Ils étaient au courant qu’il y avait du travail dissimulé. Mais ils manquaient de preuves. Je déteste les papiers mais je garde tout, je leur ai donc tout donné : mes relevés bancaires portugais, mes bulletins de paie et les feuilles qu’on signait à part pour les heures supplémentaires. Ils ont pu remettre ces documents sur le procès pénal qu’ils avaient déjà en cours. Je pense que, grâce à ça, ils ont pu avancer.
Vous avez eu le courage et l’occasion de pouvoir résister, mais bien d’autres ne le font pas. Que se passe-t-il pour eux ?
Ils finissent clochards en France.
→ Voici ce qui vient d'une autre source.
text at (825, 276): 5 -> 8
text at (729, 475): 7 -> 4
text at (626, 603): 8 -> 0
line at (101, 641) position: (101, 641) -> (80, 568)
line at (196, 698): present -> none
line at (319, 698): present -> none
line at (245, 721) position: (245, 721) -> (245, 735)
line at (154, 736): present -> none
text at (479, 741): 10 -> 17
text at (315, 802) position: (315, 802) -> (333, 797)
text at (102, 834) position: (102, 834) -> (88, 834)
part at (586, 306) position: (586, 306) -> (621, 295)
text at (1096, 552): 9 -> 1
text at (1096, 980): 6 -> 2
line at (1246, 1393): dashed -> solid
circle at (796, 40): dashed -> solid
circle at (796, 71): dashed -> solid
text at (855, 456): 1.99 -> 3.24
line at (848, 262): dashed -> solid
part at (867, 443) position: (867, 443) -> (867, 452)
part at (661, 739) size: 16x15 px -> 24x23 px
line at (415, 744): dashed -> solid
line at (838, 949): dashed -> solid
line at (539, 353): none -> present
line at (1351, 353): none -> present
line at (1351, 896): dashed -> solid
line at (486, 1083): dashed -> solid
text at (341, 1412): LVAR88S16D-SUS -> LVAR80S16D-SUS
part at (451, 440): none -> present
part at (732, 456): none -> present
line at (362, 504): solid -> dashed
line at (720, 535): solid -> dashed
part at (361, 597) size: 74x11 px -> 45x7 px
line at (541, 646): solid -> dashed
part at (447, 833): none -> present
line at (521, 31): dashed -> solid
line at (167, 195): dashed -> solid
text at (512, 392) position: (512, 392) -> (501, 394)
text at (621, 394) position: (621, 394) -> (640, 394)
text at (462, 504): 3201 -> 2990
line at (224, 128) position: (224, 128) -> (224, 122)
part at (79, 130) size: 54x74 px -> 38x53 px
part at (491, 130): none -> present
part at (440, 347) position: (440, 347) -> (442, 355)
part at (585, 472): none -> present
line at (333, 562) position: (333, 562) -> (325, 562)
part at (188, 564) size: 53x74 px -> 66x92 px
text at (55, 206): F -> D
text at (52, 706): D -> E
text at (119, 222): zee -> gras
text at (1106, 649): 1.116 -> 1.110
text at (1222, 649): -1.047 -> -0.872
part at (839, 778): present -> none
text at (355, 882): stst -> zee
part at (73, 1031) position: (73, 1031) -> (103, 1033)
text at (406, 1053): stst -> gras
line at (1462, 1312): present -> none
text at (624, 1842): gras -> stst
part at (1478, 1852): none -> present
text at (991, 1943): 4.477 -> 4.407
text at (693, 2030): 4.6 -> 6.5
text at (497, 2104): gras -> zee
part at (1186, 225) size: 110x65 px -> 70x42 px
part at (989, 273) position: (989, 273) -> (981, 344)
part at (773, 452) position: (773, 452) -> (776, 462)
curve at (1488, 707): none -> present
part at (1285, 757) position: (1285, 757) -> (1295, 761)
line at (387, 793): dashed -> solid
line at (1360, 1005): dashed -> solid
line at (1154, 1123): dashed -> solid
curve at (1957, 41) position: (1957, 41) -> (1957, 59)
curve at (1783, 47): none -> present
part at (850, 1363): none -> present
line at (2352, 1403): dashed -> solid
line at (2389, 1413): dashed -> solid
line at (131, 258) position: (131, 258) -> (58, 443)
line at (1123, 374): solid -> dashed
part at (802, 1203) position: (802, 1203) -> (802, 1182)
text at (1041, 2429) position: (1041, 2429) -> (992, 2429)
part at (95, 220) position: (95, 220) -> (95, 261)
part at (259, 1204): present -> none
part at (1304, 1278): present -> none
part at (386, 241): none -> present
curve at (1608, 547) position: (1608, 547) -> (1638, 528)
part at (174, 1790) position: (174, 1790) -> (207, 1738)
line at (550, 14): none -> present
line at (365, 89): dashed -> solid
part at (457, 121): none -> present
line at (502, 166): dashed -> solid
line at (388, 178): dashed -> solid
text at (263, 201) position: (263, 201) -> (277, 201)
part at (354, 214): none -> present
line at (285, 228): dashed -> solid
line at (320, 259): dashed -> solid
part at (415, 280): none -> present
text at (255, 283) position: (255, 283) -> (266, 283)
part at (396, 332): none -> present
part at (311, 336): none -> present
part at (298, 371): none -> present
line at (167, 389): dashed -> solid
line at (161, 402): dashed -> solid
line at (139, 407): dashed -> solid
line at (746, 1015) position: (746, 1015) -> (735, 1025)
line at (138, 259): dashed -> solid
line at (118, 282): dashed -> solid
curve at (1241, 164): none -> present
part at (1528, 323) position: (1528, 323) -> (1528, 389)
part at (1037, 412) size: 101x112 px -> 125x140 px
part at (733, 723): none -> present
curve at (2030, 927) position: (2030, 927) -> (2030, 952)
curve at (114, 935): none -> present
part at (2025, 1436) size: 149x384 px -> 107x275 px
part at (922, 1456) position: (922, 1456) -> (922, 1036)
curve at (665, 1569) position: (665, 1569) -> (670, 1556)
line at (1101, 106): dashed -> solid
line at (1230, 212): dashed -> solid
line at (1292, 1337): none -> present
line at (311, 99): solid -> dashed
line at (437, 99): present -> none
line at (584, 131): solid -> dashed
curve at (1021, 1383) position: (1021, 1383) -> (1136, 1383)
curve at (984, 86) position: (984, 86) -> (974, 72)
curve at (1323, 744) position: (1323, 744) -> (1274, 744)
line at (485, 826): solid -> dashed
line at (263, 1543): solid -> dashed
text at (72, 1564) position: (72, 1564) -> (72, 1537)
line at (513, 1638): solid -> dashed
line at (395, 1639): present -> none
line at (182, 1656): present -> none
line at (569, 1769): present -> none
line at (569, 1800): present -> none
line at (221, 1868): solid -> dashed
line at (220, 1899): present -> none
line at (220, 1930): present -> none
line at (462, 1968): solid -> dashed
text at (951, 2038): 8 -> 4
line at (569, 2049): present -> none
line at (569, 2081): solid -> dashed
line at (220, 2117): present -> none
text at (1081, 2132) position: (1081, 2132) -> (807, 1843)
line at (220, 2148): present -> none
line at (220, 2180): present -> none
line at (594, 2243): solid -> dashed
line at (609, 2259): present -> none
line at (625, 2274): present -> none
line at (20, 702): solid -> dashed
Ou ils acceptent leur billet d’avion ou de bus. Il se disent que mieux vaut peu que rien du tout, que le salaire est toujours meilleur qu’au Portugal – où ils touchent autour de 500 euros au lieu de peut-être 1 300 ici – et ils acceptent de rentrer chez eux. Ils ferment leur gueule.
Quand j’ai travaillé en Guyane, moi aussi, on m’a donné mon billet d’avion. Je suis rentré au Portugal et j’ai été payé plus tard. Moi aussi, j’ai fermé ma gueule.
Quelle est votre situation aujourd’hui ?
Le CDD avec la boîte lyonnaise s’est très mal terminé, car au bout de deux mois, encore une fois, je n’étais pas payé. La CGT m’a accompagné dans une action aux prud’hommes grâce à laquelle j’ai pu récupérer mon salaire. Ça a été encore une épreuve.
Mais j’ai fini par trouver du travail à Volvic pour une entreprise d’électricité d’une quarantaine de personnes, en décembre 2014. D’abord en intérim, puis le patron m’a embauché en CDI en février 2015. Un très bon patron. Aujourd’hui, même si ma boîte ferme, ou que mon patron n’est plus content de moi, j’aurai le chômage et je pourrai facilement chercher ailleurs. Si je suis malade, je peux m’arrêter et disposer d’un traitement. La vie est belle.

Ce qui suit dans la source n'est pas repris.